Bien qu'il existe une perception selon laquelle "le végétarisme est bon pour vivre longtemps en bonne santé", des recherches suggèrent que la réponse à la longévité des 100 ans ne réside pas nécessairement dans les légumes sur l'assiette. Les personnes âgées qui ne consomment pas beaucoup de viande et qui suivent un régime végétarien ont en fait une probabilité plus faible de vivre jusqu'à 100 ans.
Une équipe dirigée par le Dr Xiang Gao de l'École de santé publique de l'Université Fudan en Chine a utilisé les données de l'enquête longitudinale sur la santé et la longévité en Chine (Chinese Longitudinal Healthy Longevity Survey), qui est en cours depuis 1998, pour analyser la relation entre le régime alimentaire et la longévité. Cette étude a été publiée dans le dernier numéro de la revue internationale de nutrition ⟪The American Journal of Clinical Nutrition⟫.

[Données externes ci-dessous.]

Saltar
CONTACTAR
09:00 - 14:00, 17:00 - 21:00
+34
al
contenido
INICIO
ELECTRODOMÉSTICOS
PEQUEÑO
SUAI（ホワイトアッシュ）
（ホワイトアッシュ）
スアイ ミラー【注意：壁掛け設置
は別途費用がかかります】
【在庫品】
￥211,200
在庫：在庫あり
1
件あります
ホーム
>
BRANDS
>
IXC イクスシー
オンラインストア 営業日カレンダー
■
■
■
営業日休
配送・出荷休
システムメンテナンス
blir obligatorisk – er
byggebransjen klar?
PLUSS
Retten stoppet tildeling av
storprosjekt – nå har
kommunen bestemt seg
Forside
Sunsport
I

Les participants au début de l'étude étaient tous âgés de 80 ans ou plus, parmi lesquels 1495 sur 5203 ont survécu jusqu'à 100 ans, tandis que 3744 sont décédés avant d'atteindre cet âge. Les chercheurs ont analysé les habitudes alimentaires, l'indice de masse corporelle (IMC), le statut tabagique, l'activité physique et d'autres informations liées à la santé des participants, et ont évalué statistiquement l'impact des types de régime sur la probabilité d'atteindre 100 ans.

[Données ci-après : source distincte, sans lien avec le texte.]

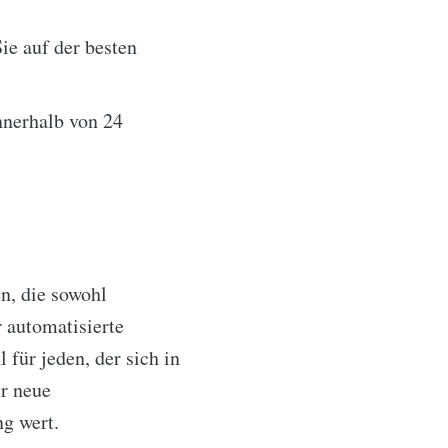
ie auf der besten
nnerhalb von 24
n, die sowohl
 automatisierte
für jeden, der sich in
er neue
g wert.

Les résultats de l'analyse ont montré que ceux qui maintenaient un régime omnivore incluant de la viande avaient une probabilité significativement plus élevée de survivre jusqu'à 100 ans par rapport à ceux qui suivaient un régime principalement végétarien.
Après avoir pris en compte des facteurs tels que l'exercice et le tabagisme, ceux qui suivaient un régime complètement végétalien avaient 19 % moins de chances d'atteindre 100 ans par rapport aux omnivores. En particulier, les végétaliens avaient une probabilité 29 % plus faible de survivre jusqu'à 100 ans. Les végétariens qui incluent des œufs et des produits laitiers avaient une probabilité 14 % plus faible que les omnivores, et ceux qui suivaient un régime pescétarien montraient également une tendance à une diminution de la probabilité de longévité.
Cependant, la viande n'était pas le facteur le plus important dans tous les groupes alimentaires. Les chercheurs ont déclaré que la consommation quotidienne de légumes avait l'effet protecteur le plus important en tant que facteur unique. Les personnes qui consomment des légumes quotidiennement avaient plus de 84 % de chances de survivre jusqu'à 100 ans par rapport à celles qui ne le faisaient pas. Cela signifie que l'acte même de consommer des légumes quotidiennement est fortement associé à la longévité, mais cela ne signifie pas qu'un régime excluant les produits d'origine animale est la seule solution, car l'effet protecteur des légumes et l'effet complémentaire nutritionnel de la consommation de viande agissent de manière différente.
L'impact du régime alimentaire variait selon la morphologie. Les végétariens maintenant un IMC normal approprié à leur âge n'avaient pas de différence significative dans la probabilité de survivre jusqu'à 100 ans par rapport aux omnivores. Dans le groupe en surpoids, le type de régime n'avait pas d'impact statistiquement significatif sur le taux de survie. En revanche, les résultats étaient différents chez les personnes âgées sous-pondérées. Dans ce groupe, ceux qui consommaient de la viande quotidiennement avaient 44 % plus de chances de survivre jusqu'à 100 ans.
Les chercheurs ont interprété ces résultats en disant que "pour les personnes très âgées, en particulier celles qui sont sous-pondérées, les besoins en énergie, en protéines et en micronutriments sont élevés, et un régime végétalien strict pourrait ne pas fournir une nutrition suffisante". Ils ont ajouté que "un régime omnivore équilibré, incluant à la fois des aliments d'origine animale et végétale, pourrait aider à la longévité des personnes très âgées sous-pondérées".
Les chercheurs ont noté que bien que réduire la consommation de viande puisse avoir des avantages pour la santé cardiovasculaire et d'autres aspects, compte tenu de l'état de sous-poids courant chez les personnes âgées de plus de 80 ans, une restriction excessive de la viande pourrait en fait nuire à la survie. Ils ont conclu qu'il est nécessaire de mener des recherches supplémentaires pour établir des directives alimentaires personnalisées qui reflètent l'état physique des personnes très âgées dans une société où la population âgée augmente rapidement.